Monday, November 3, 2008
when was the last time you danced?
Query: If you were planning a solo exhibit, and most of the paintings represented motherhood/pregnancy, what would be the soundtrack in your studio?
Let's see... something tender and loving... lots of woman power and fertility... vacillating from gentle lullabies to kickass grrrl celebration?
Naw, not my style.
Seems i'm painting this entire series to St. Elsewhere by Gnarls Barkley. Because when I think of motherhood, I think of "a Syd Barrett-like descent into madness," including themes of "paranoia, schizophrenia, necrophilia, and suicide", as Rolling Stone magazine describes the platinum-selling first album by producer Danger Mouse and former gangster/gangsta rapper Cee-Lo.
And no matter how many times I hunt through my CD collection or prattle about iTunes, I keep listening to this CD again and again and again. It just calls me.
That's what I love so much about art-- you don't call it; it calls you.
I don't feel like I get to decide what each painting will be, how they will fit together, what sort of voodoo is going to call them into the light from the ether. They just happen. That whole "it's the journey, not the destination" cliche. I don't consciously go into the studio thinking, "I'm going to use this pose and these colors and head in this direction". I just wake up and say, "Time to do stuff," and then, as they say, shit happens. And i'm left with dry, stained hands and a navel full of paint.

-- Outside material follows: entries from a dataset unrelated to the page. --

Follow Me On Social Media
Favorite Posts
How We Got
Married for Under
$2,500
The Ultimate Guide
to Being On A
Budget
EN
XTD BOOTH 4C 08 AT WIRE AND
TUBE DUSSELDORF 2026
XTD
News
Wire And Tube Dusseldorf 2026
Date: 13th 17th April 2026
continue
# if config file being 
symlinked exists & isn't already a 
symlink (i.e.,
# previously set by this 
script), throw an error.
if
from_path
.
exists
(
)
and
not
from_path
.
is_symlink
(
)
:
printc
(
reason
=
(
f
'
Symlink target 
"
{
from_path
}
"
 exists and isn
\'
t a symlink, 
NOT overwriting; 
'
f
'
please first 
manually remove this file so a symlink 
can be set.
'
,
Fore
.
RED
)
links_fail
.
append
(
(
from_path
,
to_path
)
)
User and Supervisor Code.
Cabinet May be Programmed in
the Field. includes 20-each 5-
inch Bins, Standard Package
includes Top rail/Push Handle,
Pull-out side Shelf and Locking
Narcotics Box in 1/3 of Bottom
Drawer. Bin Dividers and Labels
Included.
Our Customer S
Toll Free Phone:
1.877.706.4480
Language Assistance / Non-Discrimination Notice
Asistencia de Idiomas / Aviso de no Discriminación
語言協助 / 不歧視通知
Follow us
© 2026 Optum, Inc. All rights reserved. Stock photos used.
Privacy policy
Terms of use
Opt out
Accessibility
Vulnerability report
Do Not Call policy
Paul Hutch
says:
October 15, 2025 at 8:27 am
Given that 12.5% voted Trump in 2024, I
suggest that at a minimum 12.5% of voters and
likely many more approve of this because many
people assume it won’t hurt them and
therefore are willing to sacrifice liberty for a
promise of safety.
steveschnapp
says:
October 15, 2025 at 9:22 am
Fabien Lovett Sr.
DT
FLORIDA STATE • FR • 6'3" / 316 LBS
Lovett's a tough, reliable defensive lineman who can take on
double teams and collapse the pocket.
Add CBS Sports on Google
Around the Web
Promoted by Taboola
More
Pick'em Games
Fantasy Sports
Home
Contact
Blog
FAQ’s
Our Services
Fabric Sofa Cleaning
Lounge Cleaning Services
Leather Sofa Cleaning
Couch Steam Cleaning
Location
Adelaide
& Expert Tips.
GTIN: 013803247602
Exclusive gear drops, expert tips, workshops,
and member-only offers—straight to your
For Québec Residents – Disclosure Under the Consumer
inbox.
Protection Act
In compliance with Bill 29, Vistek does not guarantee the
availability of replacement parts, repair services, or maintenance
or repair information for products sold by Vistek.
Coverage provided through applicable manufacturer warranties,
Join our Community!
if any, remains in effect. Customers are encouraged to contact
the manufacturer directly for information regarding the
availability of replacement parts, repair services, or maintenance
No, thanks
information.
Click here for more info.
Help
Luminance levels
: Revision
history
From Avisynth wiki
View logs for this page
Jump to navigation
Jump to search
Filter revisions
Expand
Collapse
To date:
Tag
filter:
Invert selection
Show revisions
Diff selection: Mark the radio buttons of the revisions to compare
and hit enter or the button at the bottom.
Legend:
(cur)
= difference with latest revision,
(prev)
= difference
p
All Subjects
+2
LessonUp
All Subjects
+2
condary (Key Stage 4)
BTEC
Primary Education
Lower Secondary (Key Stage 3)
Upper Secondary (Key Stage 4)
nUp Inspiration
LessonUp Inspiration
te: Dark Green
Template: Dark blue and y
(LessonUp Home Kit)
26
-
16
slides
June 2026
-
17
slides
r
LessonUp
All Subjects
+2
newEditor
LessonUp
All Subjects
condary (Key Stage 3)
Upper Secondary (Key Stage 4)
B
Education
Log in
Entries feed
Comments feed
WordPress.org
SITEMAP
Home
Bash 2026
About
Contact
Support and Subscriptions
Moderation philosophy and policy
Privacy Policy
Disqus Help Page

It's a lot like being pregnant, really. Sometimes you plan it; sometimes, it just happens. You don't get to choose how many babies or what gender or what hair color-- it just happens. You don't get to choose whether you have a calm or crazy pregnancy, when or if you're going to barf, when the baby will arrive. Often, despite the best planning and research, you don't even get to decide how or where your little masterpiece enters the world.
You're simply a vessel for a body that comes from nothing and becomes something, oftentimes dragging you through hell and shaking you like a ragdoll before you get there.
I like art, and I like pregnancy, and I like Gnarls Barkley. Go figure.